ラウンド1はJosh 選手とRaye選手のリーダー対決が注目のポイント。「snipehunters」が2勝、「Team 7」のRaye選手がリーダーの意地で1勝をもぎ取った。


このまま「snipehunters」が3連勝すれば勝敗が決するというラウンド2だが、今度は「Team 7」が2勝、「snipehunters」が1勝とラウンド1を逆にしたような展開で3対3のタイに。なかでもQuantalThink選手対Jesse Kotton選手戦は、ティアラメンツデッキどうしの激突となったが、Jesse Kotton選手の「妖精伝説-シラユキ」が大活躍。みずからの手札をギリギリまで使って「妖精伝説-シラユキ」をフル稼働させ、勝利をもぎ取った。Jesse Kotton選手は最も好きなカードとして「妖精伝説-シラユキ」をあげているが、彼女を信じてともに戦い抜いたというわけだ。

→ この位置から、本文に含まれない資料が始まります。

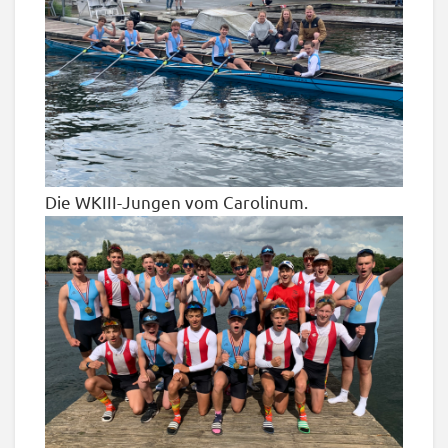
Die WKIII-Jungen vom Carolinum.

泣いても笑っても決着となるラウンド3、Emre選手対Karmano選手戦ではEmre選手が勝って4-3で王座にリーチをかける。そしてQuantalThink選手対Raye選手戦ではQuantalThink選手が相手チームリーダーを下し、5-3の成績で「snipehunters」が初代王者となった。

なお、この日は2つのサプライズ発表も行われた。

ひとつは「遊戯王 デュエルリンクス」の新ワールド実装。2023年9月28日には、2020年に放送されたアニメ「遊☆戯☆王SEVENS」ワールドが追加され、同作内で大量ドローや連続召喚を特徴とする「ラッシュデュエル」がプレイできるようになる。プロデューサーの寺嶋秋津氏によれば、従来の「スピードデュエル」もそのままプレイ可能で、今後は「スピードデュエル」「ラッシュデュエル」の二軸で作品を展開していくとのことだ。

プロデューサーの寺嶋秋津氏

もうひとつは、来年2月に東京ドームにて行われる大会である。2024年2月3日~4日に、シリーズ25周年を記念した「遊戯王デュエルモンスターズ 決闘者伝説 The Legend of Duelist QUARTER CENTURY」が開催されることが告知された。なお、詳細については今後の発表を待とう。

世界各地から集った猛者たちが戦い抜いたWCSだが、今後もさらなる熱いデュエルが期待できそうだ。